Resolution of Generic Safety Issues: Item B-31: Dam Failure Model (Rev. 1) ( NUREG-0933, Main Report with Supplements 1–34 )
This issue, as originally stated in 1978,3 addressed the unavailability (at that time) of a suitable model to predict the erosion rates and, therefore, the flood hydrographs at nuclear power plant sites resulting from the gradual failure of earthen embankment dams. In the absence of such an analytical model, the NRC staff was forced to postulate the instantaneous and complete failure of dams as the basis for flood hydrograph prediction.
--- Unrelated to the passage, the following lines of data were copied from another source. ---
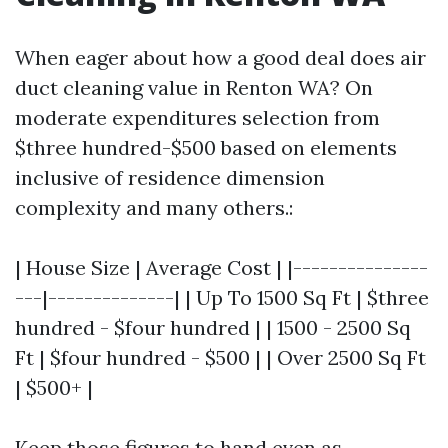
When eager about how a good deal does air
duct cleaning value in Renton WA? On
moderate expenditures selection from
$three hundred-$500 based on elements
inclusive of residence dimension
complexity and many others.:
| House Size | Average Cost | |---------------
---|--------------| | Up To 1500 Sq Ft | $three
hundred - $four hundred | | 1500 - 2500 Sq
Ft | $four hundred - $500 | | Over 2500 Sq Ft
| $500+ |
Keep those figures to hand even as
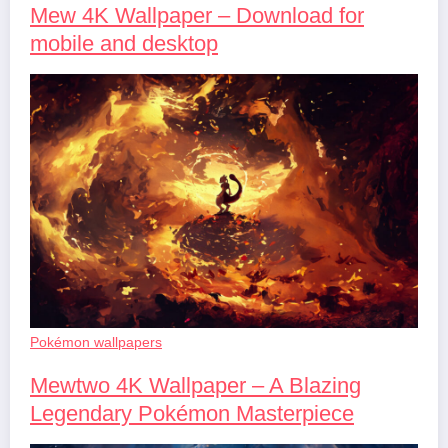
Mew 4K Wallpaper – Download for
mobile and desktop
Pokémon wallpapers
Mewtwo 4K Wallpaper – A Blazing
Legendary Pokémon Masterpiece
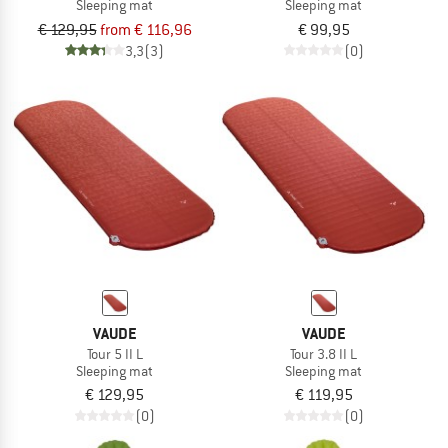
Sleeping mat
Sleeping mat
€ 129,95
from € 116,96
€ 99,95
3,3
(3)
(0)
VAUDE
VAUDE
Tour 5 II L
Tour 3.8 II L
Sleeping mat
Sleeping mat
€ 129,95
€ 119,95
(0)
(0)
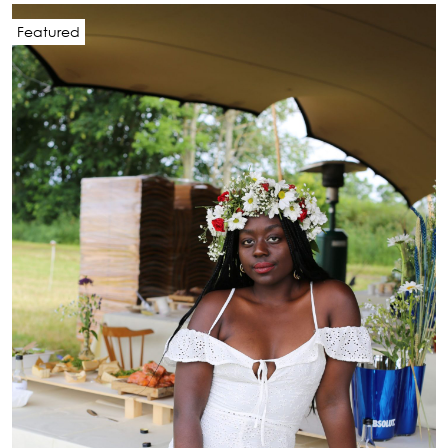
Featured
The original proposed resolution of this issue was for the staff to develop a model and to validate it using existing dam failure data. This model, when developed, would provide a consistent approach to the required analyses at all riverine sites and would potentially reduce staff time dedicated to the development and review of analytical methods for individual plant sites.1123
Since this issue was raised, significant progress has been made in the development and validation of models for gradual failures of earthen dams (References 1124, 1125, 1126, 1127, 1128). Several models have been developed, coded, and the results compared against actual dam failure data. In addition, a 1983 study sponsored by the NRC applied available models to the assessment of flood risk at the Haddam Neck plant. The results of the Haddam Neck study indicated that such models can be used judiciously to guide design on regulatory decisions.1125
Analysis prepared by PNL1123 indicates no direct safety significance associated with this issue; instead, it involves the development and application of a standardized analytical methodology to an element of the licensing process.
The proposed resolution to this issue, as originally stated in 1978, was for the NRC to proceed with development of an analytical model, or nomograph, to predict erosion rates and patterns of failure for an earthen embankment for a given initiating mode.3 Since that time, the state-of-the-art for modeling of the gradual failure of earthen dams has advanced considerably. Efforts undertaken in the late 1970s and early 1980s by the National Weather Service (NWS), the U.S. Army Corps of Engineers Hydrologic Engineering Center (HEC), the Soil Conservation Service (SCS), and others have resulted in the availability of several well-documented computer models. In particular, the NWS-DAMBRK and the HEC-1 Dam Safety Models have been evaluated against actual flood hydrographs in recent studies and both have been used to analyze the flooding risks at a nuclear power plant site. Results of these and other studies indicate that the NWS-DAMBRK model, at least at present, outperforms other models in the simulation of downstream flood profiles.
The resolution of this issue, therefore, remains only for the NRC to assess and apply the available models, including recent progress in two-dimensional solutions, to the classical St. Venant equations (other models are based on one-dimensional solutions) and to assure that the selected model or models are optimal for NRC applications.
Public and occupational risks are not expected to be affected by resolution of this issue. The proposed resolution was for the NRC to proceed with development and validation of a suitable dam break model. As documented above, models are available so that the NRC development cost originally estimated by PNL64 to be $18,200 is eliminated. Generic endorsement of an existing model, for instance DAMBRK, is estimated to pose a potential for a very modest combined savings to the NRC and the industry (~$50,000 total), primarily because of the very limited number of plants, perhaps 4 or 5, which might desire to use the model in their licensing evaluation.
The primary significance of this issue is in the review of power plant construction requirements that takes place during the plant construction phase (construction permit and pre-operating license review). Existing plants may require preparation of updated flood protection analyses. This would occur especially in cases where new dams or other water impoundments which may affect existing plants have been created since the original licensing of these plants. Also, some early plants may not have sophisticated flood protection design analyses, so review and updating of flood hazards may be appropriate. Therefore, although presently not of major significance, this issue could become more important in the context of license renewals.
This issue addresses the analytical methodology for determining plant site flooding potential and improving the effectiveness of the review of license applications; it does not address the occurrence or frequency of specific safety-related plant events. Therefore, it is considered to be a Licensing Issue. Based on the fact that adequate models have been developed to analyze earthen dam failures, it is recommended that this issue be dropped from further consideration.